Output every record below exactly as it appears.

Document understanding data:
----

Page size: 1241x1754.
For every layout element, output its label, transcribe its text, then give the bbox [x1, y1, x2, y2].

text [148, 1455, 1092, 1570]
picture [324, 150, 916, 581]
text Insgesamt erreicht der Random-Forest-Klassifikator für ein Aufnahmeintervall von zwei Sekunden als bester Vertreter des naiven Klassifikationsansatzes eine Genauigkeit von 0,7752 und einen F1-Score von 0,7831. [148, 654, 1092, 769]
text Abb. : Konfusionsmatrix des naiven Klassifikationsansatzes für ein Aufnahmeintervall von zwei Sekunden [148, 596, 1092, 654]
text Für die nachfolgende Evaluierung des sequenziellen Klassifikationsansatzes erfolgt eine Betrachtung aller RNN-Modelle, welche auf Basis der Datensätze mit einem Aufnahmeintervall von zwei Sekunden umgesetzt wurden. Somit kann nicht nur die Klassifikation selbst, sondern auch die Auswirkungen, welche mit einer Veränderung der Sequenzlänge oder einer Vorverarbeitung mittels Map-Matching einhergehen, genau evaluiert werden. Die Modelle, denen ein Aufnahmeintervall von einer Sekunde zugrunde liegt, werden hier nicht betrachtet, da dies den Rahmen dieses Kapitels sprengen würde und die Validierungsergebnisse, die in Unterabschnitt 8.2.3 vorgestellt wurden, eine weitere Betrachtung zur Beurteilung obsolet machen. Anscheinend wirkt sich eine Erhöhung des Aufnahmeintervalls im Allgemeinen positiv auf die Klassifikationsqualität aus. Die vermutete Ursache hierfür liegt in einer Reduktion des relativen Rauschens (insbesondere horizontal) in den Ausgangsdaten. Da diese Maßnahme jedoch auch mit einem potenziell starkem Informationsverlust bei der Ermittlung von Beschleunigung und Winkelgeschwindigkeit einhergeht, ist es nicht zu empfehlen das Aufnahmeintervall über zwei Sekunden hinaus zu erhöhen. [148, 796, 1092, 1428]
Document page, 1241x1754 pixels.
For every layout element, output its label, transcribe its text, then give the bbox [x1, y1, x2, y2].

----

EXERCISE ANSWER:
Page size: 1241x1754.
For every layout element, output its label, transcribe its text, then give the bbox [x1, y1, x2, y2].

text [148, 1455, 1092, 1570]
picture [324, 150, 916, 581]
text Insgesamt erreicht der Random-Forest-Klassifikator für ein Aufnahmeintervall von zwei Sekunden als bester Vertreter des naiven Klassifikationsansatzes eine Genauigkeit von 0,7752 und einen F1-Score von 0,7831. [148, 654, 1092, 769]
text Abb. : Konfusionsmatrix des naiven Klassifikationsansatzes für ein Aufnahmeintervall von zwei Sekunden [148, 596, 1092, 654]
text Für die nachfolgende Evaluierung des sequenziellen Klassifikationsansatzes erfolgt eine Betrachtung aller RNN-Modelle, welche auf Basis der Datensätze mit einem Aufnahmeintervall von zwei Sekunden umgesetzt wurden. Somit kann nicht nur die Klassifikation selbst, sondern auch die Auswirkungen, welche mit einer Veränderung der Sequenzlänge oder einer Vorverarbeitung mittels Map-Matching einhergehen, genau evaluiert werden. Die Modelle, denen ein Aufnahmeintervall von einer Sekunde zugrunde liegt, werden hier nicht betrachtet, da dies den Rahmen dieses Kapitels sprengen würde und die Validierungsergebnisse, die in Unterabschnitt 8.2.3 vorgestellt wurden, eine weitere Betrachtung zur Beurteilung obsolet machen. Anscheinend wirkt sich eine Erhöhung des Aufnahmeintervalls im Allgemeinen positiv auf die Klassifikationsqualität aus. Die vermutete Ursache hierfür liegt in einer Reduktion des relativen Rauschens (insbesondere horizontal) in den Ausgangsdaten. Da diese Maßnahme jedoch auch mit einem potenziell starkem Informationsverlust bei der Ermittlung von Beschleunigung und Winkelgeschwindigkeit einhergeht, ist es nicht zu empfehlen das Aufnahmeintervall über zwei Sekunden hinaus zu erhöhen. [148, 796, 1092, 1428]
Document page, 1241x1754 pixels.
For every layout element, output its label, transcribe its text, then give the bbox [x1, y1, x2, y2].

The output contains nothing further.